- Glenmount Location of the Glenmount in Montreal
- Coordinates: 45°30′31″N 73°38′19″W﻿ / ﻿45.508659°N 73.638491°W
- Country: Canada
- Province: Quebec
- City: Montreal
- Borough: Côte-des-Neiges–Notre-Dame-de-Grâce

Area
- • Land: 0.3 km^{2} (0.12 sq mi)

Population
- • Total: 1,300
- • Density: 4,283.4/km^{2} (11,094/sq mi)
- Postal Code: H3P, H3R
- Area codes: 514, 438

= Glenmount, Montreal =

Glenmount (previously known as Mount Enterprises) is a small residential neighbourhood located in the borough of Côte-des-Neiges–Notre-Dame-de-Grâce in the city of Montreal. Glenmount is bordered by the Town of Mount Royal (TMR) to the north, east and west, and by Côte-des-Neiges, marked by Jean-Talon Boulevard and the Canadian Pacific railway tracks to its south. There are about 1,300 people who live in the 75 acre neighbourhood.

==History==
Originally a part of the Town of Mount Royal when it was founded in 1912, the area today known as Glenmount, would later split and merge into the city of Montreal. Named Mount Enterprises in 1946, the neighbourhood was renamed Glenmount in 1951 after Baron Strathcona of Glencoe and Mount Royal.

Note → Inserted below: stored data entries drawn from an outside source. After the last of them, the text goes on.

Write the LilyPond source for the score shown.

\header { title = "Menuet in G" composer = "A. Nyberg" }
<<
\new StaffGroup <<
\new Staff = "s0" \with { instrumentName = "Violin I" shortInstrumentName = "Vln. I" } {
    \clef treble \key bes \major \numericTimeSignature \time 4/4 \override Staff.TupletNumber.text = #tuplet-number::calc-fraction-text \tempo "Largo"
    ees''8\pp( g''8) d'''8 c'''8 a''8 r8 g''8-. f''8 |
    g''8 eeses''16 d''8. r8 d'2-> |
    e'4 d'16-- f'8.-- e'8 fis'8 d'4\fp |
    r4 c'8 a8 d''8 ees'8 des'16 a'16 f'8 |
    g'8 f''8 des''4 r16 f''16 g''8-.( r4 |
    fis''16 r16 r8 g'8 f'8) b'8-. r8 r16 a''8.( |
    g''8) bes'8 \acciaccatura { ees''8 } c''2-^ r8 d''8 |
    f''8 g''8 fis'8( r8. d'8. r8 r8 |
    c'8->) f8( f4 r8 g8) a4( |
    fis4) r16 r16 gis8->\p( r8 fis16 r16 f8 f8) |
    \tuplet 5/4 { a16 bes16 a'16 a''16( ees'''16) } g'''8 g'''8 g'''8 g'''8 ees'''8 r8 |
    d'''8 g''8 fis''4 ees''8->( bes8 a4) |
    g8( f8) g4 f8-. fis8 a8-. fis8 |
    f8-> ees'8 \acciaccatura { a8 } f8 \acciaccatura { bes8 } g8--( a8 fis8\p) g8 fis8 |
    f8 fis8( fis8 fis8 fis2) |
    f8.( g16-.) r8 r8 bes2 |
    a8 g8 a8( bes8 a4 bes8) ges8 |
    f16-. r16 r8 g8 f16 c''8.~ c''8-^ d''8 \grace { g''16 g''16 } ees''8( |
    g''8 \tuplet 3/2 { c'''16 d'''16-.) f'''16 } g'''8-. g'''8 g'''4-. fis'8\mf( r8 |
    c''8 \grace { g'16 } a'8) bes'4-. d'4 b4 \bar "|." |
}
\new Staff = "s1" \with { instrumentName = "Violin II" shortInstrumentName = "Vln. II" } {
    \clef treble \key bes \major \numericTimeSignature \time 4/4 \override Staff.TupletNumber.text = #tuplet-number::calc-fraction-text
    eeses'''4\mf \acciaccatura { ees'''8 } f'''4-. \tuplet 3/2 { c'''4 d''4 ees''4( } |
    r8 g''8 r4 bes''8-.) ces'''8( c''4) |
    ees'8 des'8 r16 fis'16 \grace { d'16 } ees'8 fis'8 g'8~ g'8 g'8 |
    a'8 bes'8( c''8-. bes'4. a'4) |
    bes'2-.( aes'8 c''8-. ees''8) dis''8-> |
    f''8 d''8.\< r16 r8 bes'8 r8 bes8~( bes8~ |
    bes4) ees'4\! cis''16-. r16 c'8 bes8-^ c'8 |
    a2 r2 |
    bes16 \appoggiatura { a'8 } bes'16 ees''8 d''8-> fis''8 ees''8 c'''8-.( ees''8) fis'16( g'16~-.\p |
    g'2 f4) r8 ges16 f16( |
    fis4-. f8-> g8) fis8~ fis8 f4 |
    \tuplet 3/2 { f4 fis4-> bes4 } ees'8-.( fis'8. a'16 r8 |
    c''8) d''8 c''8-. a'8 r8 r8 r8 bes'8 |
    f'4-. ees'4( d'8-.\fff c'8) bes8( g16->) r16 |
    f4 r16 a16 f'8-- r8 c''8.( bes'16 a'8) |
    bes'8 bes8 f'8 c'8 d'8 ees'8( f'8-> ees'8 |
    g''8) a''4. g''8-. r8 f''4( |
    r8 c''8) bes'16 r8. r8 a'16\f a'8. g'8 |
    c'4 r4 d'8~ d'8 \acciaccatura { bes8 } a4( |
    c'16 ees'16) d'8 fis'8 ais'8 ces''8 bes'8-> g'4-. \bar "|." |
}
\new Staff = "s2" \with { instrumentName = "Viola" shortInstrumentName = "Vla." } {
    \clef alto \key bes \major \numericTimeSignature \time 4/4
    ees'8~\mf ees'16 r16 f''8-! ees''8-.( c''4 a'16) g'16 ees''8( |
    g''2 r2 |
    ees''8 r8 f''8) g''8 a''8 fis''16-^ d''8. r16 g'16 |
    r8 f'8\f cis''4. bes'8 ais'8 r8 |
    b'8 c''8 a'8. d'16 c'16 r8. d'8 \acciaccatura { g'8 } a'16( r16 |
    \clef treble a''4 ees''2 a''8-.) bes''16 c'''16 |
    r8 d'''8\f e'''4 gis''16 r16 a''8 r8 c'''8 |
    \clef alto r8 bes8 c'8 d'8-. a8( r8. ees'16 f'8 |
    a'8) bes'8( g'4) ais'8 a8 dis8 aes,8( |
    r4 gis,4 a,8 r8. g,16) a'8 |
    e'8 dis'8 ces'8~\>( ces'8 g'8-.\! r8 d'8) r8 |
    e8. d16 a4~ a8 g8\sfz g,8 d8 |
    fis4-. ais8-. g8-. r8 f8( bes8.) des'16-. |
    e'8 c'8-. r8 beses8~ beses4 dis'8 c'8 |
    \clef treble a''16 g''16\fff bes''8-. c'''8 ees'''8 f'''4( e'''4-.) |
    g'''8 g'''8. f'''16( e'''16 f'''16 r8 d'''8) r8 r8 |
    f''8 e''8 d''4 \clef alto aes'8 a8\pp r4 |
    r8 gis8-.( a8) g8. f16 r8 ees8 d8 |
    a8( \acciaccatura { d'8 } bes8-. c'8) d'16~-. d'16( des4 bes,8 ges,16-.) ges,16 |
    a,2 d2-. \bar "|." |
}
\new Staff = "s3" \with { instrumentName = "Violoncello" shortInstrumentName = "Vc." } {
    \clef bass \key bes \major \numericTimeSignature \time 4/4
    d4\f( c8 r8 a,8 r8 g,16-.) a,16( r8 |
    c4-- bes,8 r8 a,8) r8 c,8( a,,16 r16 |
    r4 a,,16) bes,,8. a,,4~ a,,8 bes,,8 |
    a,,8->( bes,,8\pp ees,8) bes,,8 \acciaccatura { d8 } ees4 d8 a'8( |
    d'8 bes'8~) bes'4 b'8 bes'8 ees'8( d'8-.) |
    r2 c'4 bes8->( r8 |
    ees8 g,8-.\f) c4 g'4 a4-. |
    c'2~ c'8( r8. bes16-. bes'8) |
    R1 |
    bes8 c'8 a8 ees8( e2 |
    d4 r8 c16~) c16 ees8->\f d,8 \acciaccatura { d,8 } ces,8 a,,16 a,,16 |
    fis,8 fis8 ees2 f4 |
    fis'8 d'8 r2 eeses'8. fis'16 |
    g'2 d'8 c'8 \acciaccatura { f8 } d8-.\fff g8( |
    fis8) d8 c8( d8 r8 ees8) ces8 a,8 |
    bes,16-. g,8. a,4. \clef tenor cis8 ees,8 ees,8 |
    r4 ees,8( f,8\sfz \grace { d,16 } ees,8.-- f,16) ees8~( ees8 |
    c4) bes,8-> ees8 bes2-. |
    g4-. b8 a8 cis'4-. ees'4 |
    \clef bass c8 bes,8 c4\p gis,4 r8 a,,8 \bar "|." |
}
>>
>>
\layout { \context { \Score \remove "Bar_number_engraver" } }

In 1985, the Quebec government rejected an effort by 1600 Glenmount homeowners to join TMR, on the basis that the city of Montreal would not be adequately compensated.

From 2002 to 2005, Glenmount was briefly a part of the former borough of Mount Royal, until the rest of the borough demerged, and Glenmount joined Côte-des-Neiges–Notre-Dame-de-Grâce.

==Merger proposal with TMR==
According to the Glemount Community Association, 98% of citizens in the neighbourhood would prefer to be part of the Town of Mount Royal rather than the city of Montreal. Citizens in the area claim to be physically isolated from the rest of their Montreal borough, due to the border created by Jean-Talon Boulevard and the CP Rail tracks. They believe that their inclusion in the city of Montreal was an error, and they claim to participate in community life to a greater extent with their Town of Mount Royal neighbours.

==Points of interest==
- Canora commuter rail station of the Réseau de transport métropolitain.